A DEAD man lay prone on the wet floor of the tunnel just around the next bend. And swarming over his body, dancing, flickering, rising and falling in the air, a whirl of winged lights shimmered. It seemed to Sawyer that suddenly wide spaces had opened all around him. The indigo smell of ozone was sharp in his nostrils; he had a feeling of breathless delimitation, and an intangible wind roared soundlessly through the tunnel.

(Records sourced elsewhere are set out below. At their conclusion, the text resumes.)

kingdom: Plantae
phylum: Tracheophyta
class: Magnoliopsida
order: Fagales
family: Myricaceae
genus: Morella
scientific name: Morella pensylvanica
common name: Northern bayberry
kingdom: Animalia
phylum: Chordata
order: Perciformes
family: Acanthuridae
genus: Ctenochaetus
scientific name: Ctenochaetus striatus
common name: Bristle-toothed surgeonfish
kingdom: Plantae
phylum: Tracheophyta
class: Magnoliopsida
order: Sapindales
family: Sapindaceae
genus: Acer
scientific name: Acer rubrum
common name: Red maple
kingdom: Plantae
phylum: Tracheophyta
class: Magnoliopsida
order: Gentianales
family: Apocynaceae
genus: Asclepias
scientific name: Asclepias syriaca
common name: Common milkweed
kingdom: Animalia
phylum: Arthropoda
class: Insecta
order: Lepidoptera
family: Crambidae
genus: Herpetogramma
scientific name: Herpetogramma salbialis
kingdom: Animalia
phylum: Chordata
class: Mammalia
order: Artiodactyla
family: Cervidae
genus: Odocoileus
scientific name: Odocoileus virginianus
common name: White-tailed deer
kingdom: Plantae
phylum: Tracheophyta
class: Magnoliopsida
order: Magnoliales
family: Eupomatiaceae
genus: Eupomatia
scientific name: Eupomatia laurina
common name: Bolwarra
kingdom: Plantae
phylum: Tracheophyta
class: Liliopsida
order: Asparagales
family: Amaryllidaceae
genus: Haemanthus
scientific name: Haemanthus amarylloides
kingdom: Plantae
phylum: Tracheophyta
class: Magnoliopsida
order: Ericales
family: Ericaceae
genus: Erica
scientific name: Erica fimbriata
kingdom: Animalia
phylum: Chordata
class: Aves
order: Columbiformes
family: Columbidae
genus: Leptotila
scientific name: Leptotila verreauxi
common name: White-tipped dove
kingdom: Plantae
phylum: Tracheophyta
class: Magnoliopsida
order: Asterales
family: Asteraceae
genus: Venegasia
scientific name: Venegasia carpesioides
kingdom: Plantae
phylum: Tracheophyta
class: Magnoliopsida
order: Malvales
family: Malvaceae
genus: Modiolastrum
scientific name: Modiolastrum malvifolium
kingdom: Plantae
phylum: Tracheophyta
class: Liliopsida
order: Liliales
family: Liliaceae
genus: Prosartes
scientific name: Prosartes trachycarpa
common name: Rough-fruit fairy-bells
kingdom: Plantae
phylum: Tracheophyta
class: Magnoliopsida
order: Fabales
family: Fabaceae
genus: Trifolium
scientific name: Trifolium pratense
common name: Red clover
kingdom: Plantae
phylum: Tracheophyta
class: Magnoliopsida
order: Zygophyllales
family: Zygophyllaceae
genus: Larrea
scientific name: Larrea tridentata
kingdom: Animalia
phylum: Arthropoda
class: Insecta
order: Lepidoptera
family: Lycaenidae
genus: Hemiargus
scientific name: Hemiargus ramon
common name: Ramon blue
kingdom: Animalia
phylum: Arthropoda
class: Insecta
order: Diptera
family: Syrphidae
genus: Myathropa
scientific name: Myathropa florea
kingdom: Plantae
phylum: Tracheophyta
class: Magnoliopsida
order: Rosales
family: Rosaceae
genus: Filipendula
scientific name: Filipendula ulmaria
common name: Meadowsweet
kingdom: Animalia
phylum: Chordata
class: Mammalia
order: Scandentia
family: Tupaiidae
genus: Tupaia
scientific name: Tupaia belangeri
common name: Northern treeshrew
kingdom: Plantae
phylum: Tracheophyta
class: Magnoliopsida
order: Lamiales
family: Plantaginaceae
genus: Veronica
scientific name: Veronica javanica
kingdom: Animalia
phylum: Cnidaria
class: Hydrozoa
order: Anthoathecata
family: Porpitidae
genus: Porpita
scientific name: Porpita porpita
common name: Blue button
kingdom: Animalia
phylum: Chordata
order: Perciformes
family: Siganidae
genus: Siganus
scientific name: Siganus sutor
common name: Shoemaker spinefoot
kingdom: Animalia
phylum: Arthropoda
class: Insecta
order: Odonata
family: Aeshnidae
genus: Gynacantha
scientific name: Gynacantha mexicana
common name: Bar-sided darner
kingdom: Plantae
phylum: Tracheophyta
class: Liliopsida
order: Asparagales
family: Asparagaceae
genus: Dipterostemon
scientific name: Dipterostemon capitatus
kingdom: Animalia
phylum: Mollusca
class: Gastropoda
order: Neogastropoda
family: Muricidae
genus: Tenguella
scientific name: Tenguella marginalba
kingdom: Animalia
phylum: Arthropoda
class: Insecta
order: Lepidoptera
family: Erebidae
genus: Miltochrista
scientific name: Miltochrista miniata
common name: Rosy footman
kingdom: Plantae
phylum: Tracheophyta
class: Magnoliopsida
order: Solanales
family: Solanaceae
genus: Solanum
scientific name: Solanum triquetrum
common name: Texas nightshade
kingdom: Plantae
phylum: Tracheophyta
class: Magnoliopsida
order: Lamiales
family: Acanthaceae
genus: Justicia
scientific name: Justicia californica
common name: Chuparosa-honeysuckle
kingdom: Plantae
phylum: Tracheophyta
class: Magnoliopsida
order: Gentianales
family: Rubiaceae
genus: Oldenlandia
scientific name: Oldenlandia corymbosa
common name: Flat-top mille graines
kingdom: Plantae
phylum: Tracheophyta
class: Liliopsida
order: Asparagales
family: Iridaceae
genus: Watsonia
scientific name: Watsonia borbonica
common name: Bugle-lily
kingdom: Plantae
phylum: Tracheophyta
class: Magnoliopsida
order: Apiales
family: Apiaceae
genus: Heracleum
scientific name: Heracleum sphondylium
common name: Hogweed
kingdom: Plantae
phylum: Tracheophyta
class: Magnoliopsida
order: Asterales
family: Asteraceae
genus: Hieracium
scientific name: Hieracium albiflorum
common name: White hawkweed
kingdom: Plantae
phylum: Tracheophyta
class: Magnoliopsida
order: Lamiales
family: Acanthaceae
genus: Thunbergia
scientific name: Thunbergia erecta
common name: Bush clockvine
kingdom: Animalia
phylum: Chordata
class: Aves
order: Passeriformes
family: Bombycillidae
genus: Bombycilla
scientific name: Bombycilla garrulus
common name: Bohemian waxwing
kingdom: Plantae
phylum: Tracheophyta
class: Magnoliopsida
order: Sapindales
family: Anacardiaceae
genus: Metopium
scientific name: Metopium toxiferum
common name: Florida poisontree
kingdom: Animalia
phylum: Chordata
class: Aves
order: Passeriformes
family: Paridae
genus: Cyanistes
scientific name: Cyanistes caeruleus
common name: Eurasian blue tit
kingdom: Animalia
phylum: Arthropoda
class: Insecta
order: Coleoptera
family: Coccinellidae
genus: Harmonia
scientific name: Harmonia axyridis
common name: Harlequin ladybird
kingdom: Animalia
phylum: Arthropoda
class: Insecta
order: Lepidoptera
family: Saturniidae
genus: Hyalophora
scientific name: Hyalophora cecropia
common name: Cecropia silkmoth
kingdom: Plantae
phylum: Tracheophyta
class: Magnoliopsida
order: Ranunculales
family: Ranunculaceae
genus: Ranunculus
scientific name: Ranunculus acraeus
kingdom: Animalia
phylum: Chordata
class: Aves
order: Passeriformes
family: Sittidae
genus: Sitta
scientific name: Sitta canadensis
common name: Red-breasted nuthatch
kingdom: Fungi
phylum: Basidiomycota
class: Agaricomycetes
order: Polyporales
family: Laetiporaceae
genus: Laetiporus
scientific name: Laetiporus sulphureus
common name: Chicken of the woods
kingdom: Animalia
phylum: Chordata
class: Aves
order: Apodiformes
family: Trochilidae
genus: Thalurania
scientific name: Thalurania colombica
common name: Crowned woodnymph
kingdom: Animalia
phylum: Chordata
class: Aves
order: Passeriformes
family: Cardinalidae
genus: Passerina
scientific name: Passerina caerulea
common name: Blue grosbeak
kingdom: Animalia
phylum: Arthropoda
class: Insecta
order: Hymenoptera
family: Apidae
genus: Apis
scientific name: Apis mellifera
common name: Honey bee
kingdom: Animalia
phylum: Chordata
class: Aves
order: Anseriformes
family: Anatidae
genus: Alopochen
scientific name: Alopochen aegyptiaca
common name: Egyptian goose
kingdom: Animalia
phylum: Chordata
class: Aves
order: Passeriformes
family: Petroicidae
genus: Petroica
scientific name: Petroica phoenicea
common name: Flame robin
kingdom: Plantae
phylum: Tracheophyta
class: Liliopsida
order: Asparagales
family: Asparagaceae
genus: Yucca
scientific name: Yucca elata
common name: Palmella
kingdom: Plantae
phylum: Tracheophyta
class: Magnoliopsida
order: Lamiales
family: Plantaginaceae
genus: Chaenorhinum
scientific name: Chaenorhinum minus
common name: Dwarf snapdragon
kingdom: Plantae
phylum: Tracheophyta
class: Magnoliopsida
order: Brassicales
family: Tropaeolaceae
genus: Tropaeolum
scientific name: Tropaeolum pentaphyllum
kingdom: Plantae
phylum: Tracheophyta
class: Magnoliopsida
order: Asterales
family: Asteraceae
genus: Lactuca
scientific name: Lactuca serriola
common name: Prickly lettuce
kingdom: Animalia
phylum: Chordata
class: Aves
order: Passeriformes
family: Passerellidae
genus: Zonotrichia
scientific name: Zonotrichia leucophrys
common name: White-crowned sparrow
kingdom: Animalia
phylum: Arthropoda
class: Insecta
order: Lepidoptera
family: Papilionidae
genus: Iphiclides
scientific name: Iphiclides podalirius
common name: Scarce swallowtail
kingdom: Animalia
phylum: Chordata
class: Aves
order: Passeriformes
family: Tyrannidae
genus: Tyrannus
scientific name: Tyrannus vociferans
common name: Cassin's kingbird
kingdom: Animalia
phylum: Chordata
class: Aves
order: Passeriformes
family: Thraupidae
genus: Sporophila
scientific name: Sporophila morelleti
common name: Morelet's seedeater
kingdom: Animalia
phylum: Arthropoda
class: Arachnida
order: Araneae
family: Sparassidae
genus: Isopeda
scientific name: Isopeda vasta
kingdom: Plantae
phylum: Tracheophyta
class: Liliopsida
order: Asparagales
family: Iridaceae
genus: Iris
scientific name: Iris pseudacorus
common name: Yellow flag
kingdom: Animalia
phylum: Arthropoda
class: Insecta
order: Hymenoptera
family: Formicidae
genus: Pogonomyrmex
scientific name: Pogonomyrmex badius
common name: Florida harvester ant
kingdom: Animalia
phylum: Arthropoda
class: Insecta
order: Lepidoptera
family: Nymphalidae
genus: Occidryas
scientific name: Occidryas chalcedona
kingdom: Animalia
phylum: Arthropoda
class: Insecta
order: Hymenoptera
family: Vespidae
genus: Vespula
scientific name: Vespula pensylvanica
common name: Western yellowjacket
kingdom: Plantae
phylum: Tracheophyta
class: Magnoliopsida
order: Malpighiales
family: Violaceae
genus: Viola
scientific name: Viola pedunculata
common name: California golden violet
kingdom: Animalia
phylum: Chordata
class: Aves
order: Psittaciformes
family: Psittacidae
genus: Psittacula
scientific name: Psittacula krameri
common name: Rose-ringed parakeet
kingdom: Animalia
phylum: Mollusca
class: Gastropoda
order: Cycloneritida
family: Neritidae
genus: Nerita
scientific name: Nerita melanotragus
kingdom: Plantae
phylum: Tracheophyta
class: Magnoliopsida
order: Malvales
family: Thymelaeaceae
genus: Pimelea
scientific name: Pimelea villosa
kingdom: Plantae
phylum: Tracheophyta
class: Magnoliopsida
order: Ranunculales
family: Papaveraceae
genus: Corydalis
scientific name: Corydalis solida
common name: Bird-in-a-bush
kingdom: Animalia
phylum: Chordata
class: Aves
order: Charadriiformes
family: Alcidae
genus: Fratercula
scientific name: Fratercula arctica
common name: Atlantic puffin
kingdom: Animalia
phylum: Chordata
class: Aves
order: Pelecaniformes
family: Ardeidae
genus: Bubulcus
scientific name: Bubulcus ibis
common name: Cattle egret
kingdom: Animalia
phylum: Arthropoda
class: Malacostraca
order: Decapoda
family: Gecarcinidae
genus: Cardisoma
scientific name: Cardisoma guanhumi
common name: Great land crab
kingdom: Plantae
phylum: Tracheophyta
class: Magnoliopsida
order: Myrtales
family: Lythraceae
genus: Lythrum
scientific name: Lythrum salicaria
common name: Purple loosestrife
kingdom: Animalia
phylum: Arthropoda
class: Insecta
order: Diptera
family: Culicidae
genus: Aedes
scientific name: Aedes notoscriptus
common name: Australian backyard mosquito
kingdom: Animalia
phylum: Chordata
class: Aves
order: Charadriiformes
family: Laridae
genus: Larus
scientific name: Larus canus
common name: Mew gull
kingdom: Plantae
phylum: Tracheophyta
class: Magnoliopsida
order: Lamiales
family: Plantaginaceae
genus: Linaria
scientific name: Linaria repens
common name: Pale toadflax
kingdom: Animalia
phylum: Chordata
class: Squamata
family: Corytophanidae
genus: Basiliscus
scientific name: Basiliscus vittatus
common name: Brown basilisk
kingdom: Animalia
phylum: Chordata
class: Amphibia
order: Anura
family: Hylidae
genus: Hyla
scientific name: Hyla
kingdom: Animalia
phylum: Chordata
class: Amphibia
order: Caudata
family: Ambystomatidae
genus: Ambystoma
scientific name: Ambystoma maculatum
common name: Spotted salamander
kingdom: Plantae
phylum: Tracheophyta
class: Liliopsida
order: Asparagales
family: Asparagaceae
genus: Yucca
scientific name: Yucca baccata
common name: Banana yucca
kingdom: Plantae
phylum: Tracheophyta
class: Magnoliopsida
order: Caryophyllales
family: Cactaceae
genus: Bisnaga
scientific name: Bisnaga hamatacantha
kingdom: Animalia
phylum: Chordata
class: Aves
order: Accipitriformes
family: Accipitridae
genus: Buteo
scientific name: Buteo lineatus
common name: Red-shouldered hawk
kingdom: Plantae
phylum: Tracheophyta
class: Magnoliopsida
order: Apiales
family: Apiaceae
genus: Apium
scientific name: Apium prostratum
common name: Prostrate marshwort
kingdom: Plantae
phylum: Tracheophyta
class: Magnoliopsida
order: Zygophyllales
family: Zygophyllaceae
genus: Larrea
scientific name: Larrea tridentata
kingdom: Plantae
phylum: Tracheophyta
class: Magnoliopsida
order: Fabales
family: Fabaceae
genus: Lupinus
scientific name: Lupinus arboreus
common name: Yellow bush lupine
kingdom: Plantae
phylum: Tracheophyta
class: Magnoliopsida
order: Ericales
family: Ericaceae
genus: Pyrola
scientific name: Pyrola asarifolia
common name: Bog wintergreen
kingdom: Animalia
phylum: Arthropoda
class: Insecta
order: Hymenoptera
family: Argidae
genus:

The whirl of wings above the dead man were split flames, two by two, joined at the base in a V. Wheat-shaped, Klai had said. Like pale grain, dividing at the top into a fork of flickering light. The air seethed with them; flat, thin, dancing things shivering into fringes of light at the edges. They were beautiful. They were terrifying. They danced like vultures over the dead man, dipping, wheeling, with a dreadful eagerness stooping toward him and whirling high again. The whole tunnel dazzled with their motion.